Information supplied.
╔══
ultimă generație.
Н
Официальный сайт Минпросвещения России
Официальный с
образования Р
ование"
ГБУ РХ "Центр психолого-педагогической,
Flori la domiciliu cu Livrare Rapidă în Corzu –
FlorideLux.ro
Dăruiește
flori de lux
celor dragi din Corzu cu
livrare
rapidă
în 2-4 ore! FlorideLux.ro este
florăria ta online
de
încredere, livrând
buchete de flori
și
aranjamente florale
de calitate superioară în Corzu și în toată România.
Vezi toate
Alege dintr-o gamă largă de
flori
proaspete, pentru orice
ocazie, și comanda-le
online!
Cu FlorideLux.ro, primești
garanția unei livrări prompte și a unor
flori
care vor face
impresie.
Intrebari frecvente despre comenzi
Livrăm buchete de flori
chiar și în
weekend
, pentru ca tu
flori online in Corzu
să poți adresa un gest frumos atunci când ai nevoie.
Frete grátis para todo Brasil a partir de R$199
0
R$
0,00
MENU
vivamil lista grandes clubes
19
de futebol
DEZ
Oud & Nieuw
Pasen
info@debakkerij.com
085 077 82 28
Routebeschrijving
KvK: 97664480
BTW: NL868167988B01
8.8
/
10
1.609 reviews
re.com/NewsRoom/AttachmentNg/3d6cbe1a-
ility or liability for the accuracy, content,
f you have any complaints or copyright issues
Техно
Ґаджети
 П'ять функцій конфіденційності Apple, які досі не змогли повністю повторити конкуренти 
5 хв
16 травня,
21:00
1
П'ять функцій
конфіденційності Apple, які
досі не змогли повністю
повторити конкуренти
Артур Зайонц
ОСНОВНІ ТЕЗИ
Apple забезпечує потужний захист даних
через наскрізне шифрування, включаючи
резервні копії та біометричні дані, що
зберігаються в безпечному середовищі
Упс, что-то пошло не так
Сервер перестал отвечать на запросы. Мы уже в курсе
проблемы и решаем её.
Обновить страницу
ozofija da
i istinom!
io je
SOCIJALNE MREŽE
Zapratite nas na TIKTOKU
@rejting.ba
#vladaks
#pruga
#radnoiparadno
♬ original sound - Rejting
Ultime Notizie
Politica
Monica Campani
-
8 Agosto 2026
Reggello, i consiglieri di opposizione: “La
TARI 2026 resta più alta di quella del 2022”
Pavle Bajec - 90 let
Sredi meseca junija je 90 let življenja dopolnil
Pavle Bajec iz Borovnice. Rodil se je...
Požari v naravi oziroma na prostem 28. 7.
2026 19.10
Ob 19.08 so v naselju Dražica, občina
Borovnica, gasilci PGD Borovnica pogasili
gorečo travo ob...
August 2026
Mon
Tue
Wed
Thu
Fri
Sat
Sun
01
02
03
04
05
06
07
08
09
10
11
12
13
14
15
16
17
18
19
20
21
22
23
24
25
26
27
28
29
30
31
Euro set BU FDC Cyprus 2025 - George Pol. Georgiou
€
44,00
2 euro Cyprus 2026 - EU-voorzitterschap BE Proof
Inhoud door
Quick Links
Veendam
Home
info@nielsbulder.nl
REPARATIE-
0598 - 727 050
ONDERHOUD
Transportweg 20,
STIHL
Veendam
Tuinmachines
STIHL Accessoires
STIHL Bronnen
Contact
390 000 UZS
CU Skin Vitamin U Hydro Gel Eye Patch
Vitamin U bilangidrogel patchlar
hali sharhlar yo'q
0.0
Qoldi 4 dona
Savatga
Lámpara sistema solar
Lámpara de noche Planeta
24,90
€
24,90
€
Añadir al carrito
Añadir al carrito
╚══
Instructions for the task. Reproduce every line of the data above verbatim, keeping the original order and line breaks.

Written solution.
ultimă generație.
Н
Официальный сайт Минпросвещения России
Официальный с
образования Р
ование"
ГБУ РХ "Центр психолого-педагогической,
Flori la domiciliu cu Livrare Rapidă în Corzu –
FlorideLux.ro
Dăruiește
flori de lux
celor dragi din Corzu cu
livrare
rapidă
în 2-4 ore! FlorideLux.ro este
florăria ta online
de
încredere, livrând
buchete de flori
și
aranjamente florale
de calitate superioară în Corzu și în toată România.
Vezi toate
Alege dintr-o gamă largă de
flori
proaspete, pentru orice
ocazie, și comanda-le
online!
Cu FlorideLux.ro, primești
garanția unei livrări prompte și a unor
flori
care vor face
impresie.
Intrebari frecvente despre comenzi
Livrăm buchete de flori
chiar și în
weekend
, pentru ca tu
flori online in Corzu
să poți adresa un gest frumos atunci când ai nevoie.
Frete grátis para todo Brasil a partir de R$199
0
R$
0,00
MENU
vivamil lista grandes clubes
19
de futebol
DEZ
Oud & Nieuw
Pasen
info@debakkerij.com
085 077 82 28
Routebeschrijving
KvK: 97664480
BTW: NL868167988B01
8.8
/
10
1.609 reviews
re.com/NewsRoom/AttachmentNg/3d6cbe1a-
ility or liability for the accuracy, content,
f you have any complaints or copyright issues
Техно
Ґаджети
 П'ять функцій конфіденційності Apple, які досі не змогли повністю повторити конкуренти 
5 хв
16 травня,
21:00
1
П'ять функцій
конфіденційності Apple, які
досі не змогли повністю
повторити конкуренти
Артур Зайонц
ОСНОВНІ ТЕЗИ
Apple забезпечує потужний захист даних
через наскрізне шифрування, включаючи
резервні копії та біометричні дані, що
зберігаються в безпечному середовищі
Упс, что-то пошло не так
Сервер перестал отвечать на запросы. Мы уже в курсе
проблемы и решаем её.
Обновить страницу
ozofija da
i istinom!
io je
SOCIJALNE MREŽE
Zapratite nas na TIKTOKU
@rejting.ba
#vladaks
#pruga
#radnoiparadno
♬ original sound - Rejting
Ultime Notizie
Politica
Monica Campani
-
8 Agosto 2026
Reggello, i consiglieri di opposizione: “La
TARI 2026 resta più alta di quella del 2022”
Pavle Bajec - 90 let
Sredi meseca junija je 90 let življenja dopolnil
Pavle Bajec iz Borovnice. Rodil se je...
Požari v naravi oziroma na prostem 28. 7.
2026 19.10
Ob 19.08 so v naselju Dražica, občina
Borovnica, gasilci PGD Borovnica pogasili
gorečo travo ob...
August 2026
Mon
Tue
Wed
Thu
Fri
Sat
Sun
01
02
03
04
05
06
07
08
09
10
11
12
13
14
15
16
17
18
19
20
21
22
23
24
25
26
27
28
29
30
31
Euro set BU FDC Cyprus 2025 - George Pol. Georgiou
€
44,00
2 euro Cyprus 2026 - EU-voorzitterschap BE Proof
Inhoud door
Quick Links
Veendam
Home
info@nielsbulder.nl
REPARATIE-
0598 - 727 050
ONDERHOUD
Transportweg 20,
STIHL
Veendam
Tuinmachines
STIHL Accessoires
STIHL Bronnen
Contact
390 000 UZS
CU Skin Vitamin U Hydro Gel Eye Patch
Vitamin U bilangidrogel patchlar
hali sharhlar yo'q
0.0
Qoldi 4 dona
Savatga
Lámpara sistema solar
Lámpara de noche Planeta
24,90
€
24,90
€
Añadir al carrito
Añadir al carrito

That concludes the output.